Gerry Adams offered a reason why the gathering took place: 'This event has been a number of years in the making and actually came about as the peace process developed and we saw this huge group of people, who do come together quite regularly in commemorations'. A critic would point to the fact that many of the bereaved families in Belfast were, up until recently at any rate, given the paltry sum of three pound a week by the Republican Movement. One bereaved relative is said to have commented that it would cost her more to pay the taxi to go and collect it. Adams spoke of being proud of the volunteers who 'were ordinary men and women, some little more than boys and girls, who saw injustice and who struck for freedom.' Perhaps, but not so proud as to permit them any input into decision making at crucial points in the leadership's peace strategy the origins of which now - if press reports of an interview given by Father Alex Reid to a Basque journalist are to be believed - may go back as far as 1981 and was never designed to achieve a united Ireland. How many went to their graves knowing that? Those who at times were little more than boys and girls could die for their country but were not allowed an army convention to consider the first ceasefire of 1994. Moreover, they suffered the indignity of being snubbed by the leadership on the question of decommissioning.
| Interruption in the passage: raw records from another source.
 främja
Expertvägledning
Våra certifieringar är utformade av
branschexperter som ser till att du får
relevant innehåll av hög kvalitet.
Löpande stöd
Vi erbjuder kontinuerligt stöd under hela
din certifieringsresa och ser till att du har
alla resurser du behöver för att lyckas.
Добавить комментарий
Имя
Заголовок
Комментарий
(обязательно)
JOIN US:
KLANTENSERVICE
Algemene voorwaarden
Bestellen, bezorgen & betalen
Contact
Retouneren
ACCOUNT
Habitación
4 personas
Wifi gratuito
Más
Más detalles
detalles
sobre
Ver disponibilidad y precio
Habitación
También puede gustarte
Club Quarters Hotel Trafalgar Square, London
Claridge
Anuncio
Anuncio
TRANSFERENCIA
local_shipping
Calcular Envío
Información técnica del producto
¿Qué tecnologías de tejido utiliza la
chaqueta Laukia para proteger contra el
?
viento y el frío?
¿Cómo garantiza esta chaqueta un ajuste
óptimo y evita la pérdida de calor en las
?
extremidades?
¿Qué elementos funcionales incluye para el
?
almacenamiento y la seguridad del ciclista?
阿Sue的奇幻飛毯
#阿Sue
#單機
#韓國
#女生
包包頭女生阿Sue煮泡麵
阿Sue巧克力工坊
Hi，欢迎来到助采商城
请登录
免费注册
The Tirghra body, which Sean McManus - father of the dead volunteer Joe - explained was comprised of elements much wider than Sinn Fein, in one sense functioned like a modern day Gethsemane group organising the 'first and only' event of its kind where St Peter - always willing to praise the sacrifice of the volunteers so long as he can deny ever having been part of their ranks - took it upon himself to administer the Judas kiss to the IRA. There is a certain irony in hosting what one writer termed a 'US-style tribute dinner'. Few of the dead, unlike their leaders, ever saw the inside of a banquet hall. That the Westcity is used both by Fianna Fail and Fine Gael to stage their ardfheisanna is hardly without symbolic significance. The subliminal message - the anti-establishment sacrifices of the republican dead have brought us here into the bosom of the establishment.
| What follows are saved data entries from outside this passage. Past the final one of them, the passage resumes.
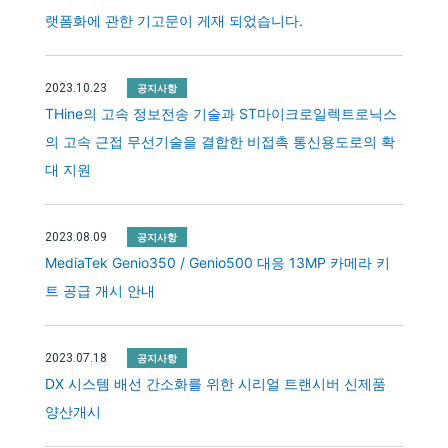
랫폼화에 관한 기고문이 게재 되었습니다.
2023.10.23
공지사항
THine의 고속 정보전송 기술과 ST마이크로일렉트로닉스
의 고속 근접 무선기술을 결합한 비접촉 통신용도로의 확
대 지원
2023.08.09
공지사항
MediaTek Genio350 / Genio500 대응 13MP 카메라 키
트 공급 개시 안내
2023.07.18
공지사항
DX 시스템 배선 간소화를 위한 시리얼 트랜시버 신제품
양산개시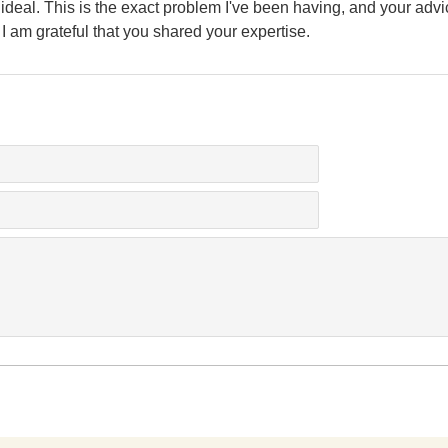
s ideal. This is the exact problem I've been having, and your advic
. I am grateful that you shared your expertise.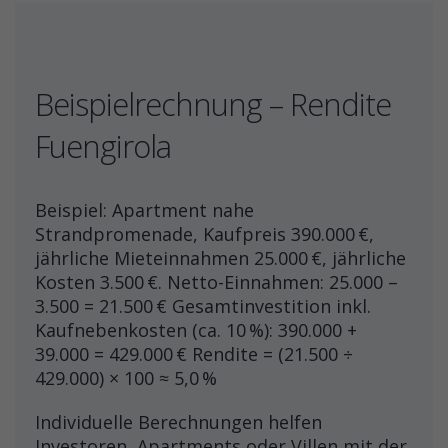
Beispielrechnung – Rendite
Fuengirola
Beispiel: Apartment nahe
Strandpromenade, Kaufpreis 390.000 €,
jährliche Mieteinnahmen 25.000 €, jährliche
Kosten 3.500 €. Netto-Einnahmen: 25.000 –
3.500 = 21.500 € Gesamtinvestition inkl.
Kaufnebenkosten (ca. 10 %): 390.000 +
39.000 = 429.000 € Rendite = (21.500 ÷
429.000) × 100 ≈ 5,0 %
Individuelle Berechnungen helfen
Investoren, Apartments oder Villen mit der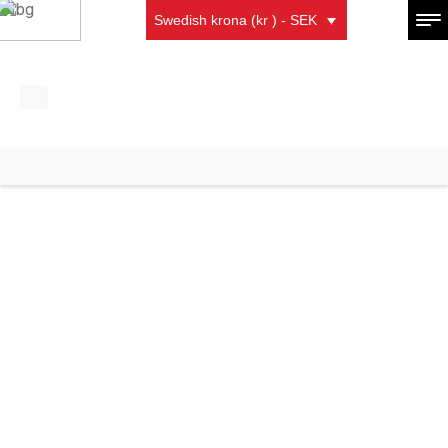
Swedish krona (kr ) - SEK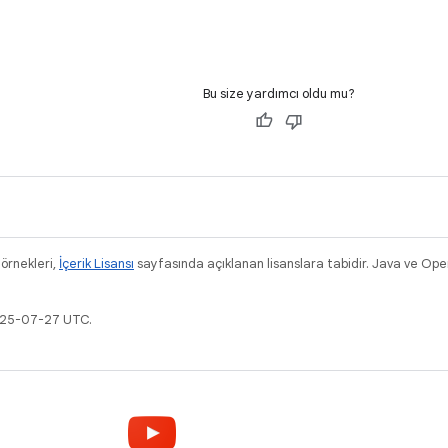
Bu size yardımcı oldu mu?
 örnekleri,
İçerik Lisansı
sayfasında açıklanan lisanslara tabidir. Java ve Ope
2025-07-27 UTC.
Despite the furore, there will be no price to pay for Sinn Fein. Wiser heads in the political establishment will think strategically, viewing Adams presiding over the ceremony as Albert Reynolds did when he lectured John Major after the Sinn Fein president had carried the coffin of IRA volunteer Thomas Begley. Reynolds said to the British prime minister 'if this man didn't carry that coffin, he couldn't deliver that movement. He's no good to you or me if he didn't carry that coffin'. And in terms of having delivered the movement, the Tirghra event indicates that the IRA expects no more of its volunteers to die officially on active service. If they do it shall be unofficial - they shall be disowned just like those now expected to criminalise themselves if caught for IRA activity. The cruel irony is that some of those being honoured in Westcity gave their lives to ensure that the IRA would not be criminalised. What a way for the worm to turn - about.